Bird Habitat Management Program

A Haven for Nesting Grassland Birds

Grasslands are home to a wide variety of wildlife, including some of our rarest birds. Many of these birds need large patches of grassland habitat to breed successfully. With some minor modifications in management, airports can provide some excellent habitat for these ground-nesting birds. For the last two years, the Ann Arbor Municipal Airport has worked with the City of Ann Arbor’s Natural Area Preservation unit and Washtenaw Audubon Society to protect grassland birds by asking the airport staff to delay springtime mowing in non-critical areas on the airport grounds. Most species of grassland birds are in decline across the U.S., but the species of particular concern in our area are Bobolinks (a male Bobolink is pictured above), Henslow’s Sparrows, and Grasshopper Sparrows, all of which have nested at the municipal airport here in Ann Arbor.
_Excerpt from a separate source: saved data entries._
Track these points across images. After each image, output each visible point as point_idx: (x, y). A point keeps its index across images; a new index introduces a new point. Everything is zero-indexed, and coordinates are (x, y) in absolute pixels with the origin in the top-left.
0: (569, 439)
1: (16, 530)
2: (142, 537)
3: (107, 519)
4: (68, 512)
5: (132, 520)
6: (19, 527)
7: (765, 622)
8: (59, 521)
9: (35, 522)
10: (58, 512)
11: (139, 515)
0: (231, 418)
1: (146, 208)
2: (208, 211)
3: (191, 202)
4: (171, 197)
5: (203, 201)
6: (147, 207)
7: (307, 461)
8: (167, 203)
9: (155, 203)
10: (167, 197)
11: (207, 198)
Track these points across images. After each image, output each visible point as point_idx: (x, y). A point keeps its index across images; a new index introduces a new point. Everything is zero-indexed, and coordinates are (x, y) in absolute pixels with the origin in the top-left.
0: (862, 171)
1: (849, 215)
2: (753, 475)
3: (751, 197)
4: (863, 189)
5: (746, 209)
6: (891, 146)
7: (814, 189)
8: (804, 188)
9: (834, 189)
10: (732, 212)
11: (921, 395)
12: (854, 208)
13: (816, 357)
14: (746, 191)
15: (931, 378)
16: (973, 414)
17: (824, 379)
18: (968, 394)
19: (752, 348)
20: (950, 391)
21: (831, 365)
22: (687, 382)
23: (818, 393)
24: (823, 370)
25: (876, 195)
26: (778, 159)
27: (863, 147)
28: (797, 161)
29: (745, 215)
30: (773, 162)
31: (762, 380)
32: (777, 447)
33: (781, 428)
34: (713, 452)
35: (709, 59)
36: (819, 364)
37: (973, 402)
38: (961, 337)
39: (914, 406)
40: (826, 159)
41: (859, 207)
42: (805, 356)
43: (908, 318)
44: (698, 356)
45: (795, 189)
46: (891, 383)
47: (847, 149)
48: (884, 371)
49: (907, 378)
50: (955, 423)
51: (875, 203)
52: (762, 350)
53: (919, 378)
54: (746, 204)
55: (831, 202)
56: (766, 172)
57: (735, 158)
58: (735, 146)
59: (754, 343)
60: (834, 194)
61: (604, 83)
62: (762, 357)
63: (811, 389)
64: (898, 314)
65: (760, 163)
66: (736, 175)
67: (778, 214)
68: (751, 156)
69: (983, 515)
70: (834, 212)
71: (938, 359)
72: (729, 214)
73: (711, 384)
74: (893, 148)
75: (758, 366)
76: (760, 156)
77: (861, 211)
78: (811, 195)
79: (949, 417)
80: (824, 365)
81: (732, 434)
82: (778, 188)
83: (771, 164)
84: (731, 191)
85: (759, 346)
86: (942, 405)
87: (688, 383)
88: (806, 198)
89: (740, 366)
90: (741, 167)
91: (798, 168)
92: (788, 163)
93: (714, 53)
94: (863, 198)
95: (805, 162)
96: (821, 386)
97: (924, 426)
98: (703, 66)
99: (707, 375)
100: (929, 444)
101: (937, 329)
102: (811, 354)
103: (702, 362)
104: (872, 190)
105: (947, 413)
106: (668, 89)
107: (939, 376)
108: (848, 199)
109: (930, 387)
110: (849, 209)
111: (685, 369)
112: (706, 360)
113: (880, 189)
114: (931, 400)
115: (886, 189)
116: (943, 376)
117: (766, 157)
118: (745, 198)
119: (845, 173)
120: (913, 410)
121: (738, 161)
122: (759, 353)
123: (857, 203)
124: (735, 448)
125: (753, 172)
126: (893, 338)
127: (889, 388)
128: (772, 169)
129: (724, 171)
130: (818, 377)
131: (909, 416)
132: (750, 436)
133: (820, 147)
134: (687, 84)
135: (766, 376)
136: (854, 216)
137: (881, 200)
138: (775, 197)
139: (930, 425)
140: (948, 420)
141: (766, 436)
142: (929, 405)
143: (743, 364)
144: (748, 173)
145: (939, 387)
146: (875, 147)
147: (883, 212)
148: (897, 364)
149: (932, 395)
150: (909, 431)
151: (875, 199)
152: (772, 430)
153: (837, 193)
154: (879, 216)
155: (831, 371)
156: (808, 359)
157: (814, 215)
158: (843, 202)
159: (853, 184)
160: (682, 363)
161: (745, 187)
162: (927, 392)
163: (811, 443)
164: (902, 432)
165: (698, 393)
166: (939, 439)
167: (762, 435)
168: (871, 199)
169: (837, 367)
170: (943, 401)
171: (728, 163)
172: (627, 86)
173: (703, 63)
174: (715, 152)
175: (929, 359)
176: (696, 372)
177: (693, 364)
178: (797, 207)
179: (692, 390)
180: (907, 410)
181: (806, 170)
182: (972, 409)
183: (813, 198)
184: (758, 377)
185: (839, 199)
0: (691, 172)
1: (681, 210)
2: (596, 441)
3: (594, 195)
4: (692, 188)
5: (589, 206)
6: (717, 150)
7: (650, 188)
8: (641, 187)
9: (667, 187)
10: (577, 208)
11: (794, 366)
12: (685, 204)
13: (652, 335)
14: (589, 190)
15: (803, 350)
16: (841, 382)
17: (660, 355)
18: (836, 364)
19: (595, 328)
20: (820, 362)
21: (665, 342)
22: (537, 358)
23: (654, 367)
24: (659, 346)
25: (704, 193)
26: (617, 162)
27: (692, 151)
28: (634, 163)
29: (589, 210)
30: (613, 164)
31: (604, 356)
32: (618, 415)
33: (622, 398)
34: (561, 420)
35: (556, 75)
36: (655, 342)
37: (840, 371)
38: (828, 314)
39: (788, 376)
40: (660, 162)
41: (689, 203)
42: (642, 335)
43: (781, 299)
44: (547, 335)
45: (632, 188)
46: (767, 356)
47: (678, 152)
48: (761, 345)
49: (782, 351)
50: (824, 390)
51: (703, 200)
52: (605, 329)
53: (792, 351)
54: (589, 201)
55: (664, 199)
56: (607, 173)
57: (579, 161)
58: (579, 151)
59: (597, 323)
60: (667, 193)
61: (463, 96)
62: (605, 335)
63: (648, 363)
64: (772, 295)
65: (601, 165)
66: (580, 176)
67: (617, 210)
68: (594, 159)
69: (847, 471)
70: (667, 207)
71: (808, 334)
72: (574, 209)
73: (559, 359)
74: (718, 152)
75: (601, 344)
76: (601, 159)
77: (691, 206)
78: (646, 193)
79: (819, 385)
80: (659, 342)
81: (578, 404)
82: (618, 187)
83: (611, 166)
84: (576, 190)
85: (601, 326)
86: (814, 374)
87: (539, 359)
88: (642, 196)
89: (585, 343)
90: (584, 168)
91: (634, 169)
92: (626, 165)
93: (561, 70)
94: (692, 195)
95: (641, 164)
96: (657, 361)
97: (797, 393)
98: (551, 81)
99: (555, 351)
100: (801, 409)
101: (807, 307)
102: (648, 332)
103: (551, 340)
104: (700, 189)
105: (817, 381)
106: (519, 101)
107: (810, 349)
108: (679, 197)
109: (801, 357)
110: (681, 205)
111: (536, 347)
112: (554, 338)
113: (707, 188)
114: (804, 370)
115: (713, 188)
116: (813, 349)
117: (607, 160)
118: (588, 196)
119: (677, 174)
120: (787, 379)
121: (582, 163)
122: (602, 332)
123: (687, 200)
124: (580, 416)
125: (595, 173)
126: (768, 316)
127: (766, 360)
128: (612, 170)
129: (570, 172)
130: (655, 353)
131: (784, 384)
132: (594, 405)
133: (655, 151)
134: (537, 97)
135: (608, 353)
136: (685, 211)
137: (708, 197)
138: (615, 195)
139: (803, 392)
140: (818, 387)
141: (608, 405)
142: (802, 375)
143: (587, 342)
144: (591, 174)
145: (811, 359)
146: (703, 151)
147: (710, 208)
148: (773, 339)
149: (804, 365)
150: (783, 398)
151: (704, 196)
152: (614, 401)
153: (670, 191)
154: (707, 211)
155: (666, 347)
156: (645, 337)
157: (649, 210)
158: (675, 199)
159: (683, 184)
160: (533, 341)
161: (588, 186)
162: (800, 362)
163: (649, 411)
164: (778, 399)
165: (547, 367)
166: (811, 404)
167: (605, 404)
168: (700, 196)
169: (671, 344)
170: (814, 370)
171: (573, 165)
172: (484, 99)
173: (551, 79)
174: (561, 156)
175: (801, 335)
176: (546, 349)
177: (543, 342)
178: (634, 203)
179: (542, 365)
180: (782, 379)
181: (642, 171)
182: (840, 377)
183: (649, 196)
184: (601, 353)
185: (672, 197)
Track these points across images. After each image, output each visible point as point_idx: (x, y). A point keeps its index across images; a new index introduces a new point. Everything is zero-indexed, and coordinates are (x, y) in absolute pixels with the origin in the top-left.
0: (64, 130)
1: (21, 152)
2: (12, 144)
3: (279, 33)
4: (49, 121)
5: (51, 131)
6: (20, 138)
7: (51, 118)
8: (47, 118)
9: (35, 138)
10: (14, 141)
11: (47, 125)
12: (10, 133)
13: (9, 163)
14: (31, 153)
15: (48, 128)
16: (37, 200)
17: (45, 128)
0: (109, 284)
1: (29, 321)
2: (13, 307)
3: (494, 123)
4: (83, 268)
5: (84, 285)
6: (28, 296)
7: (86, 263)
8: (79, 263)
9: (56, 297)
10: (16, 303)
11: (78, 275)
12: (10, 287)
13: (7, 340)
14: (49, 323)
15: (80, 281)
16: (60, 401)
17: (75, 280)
Each spring, members of the Natural Area Preservation staff survey the airport grounds to determine where birds are nesting, so that airport staff can delay mowing in those areas as long as safety issues are not compromised. Most species have had the opportunity to nest and raise their young by the second week in July, when the normal mowing schedule is resumed. While the appearance of inconsistent mowing at the airport generates questions for some, most people are pleased to know that the airport is working to provide much-needed nesting habitat for grassland birds. The airport has found a successful balance between environmental stewardship and maintaining airport safety, which is always the number one priority.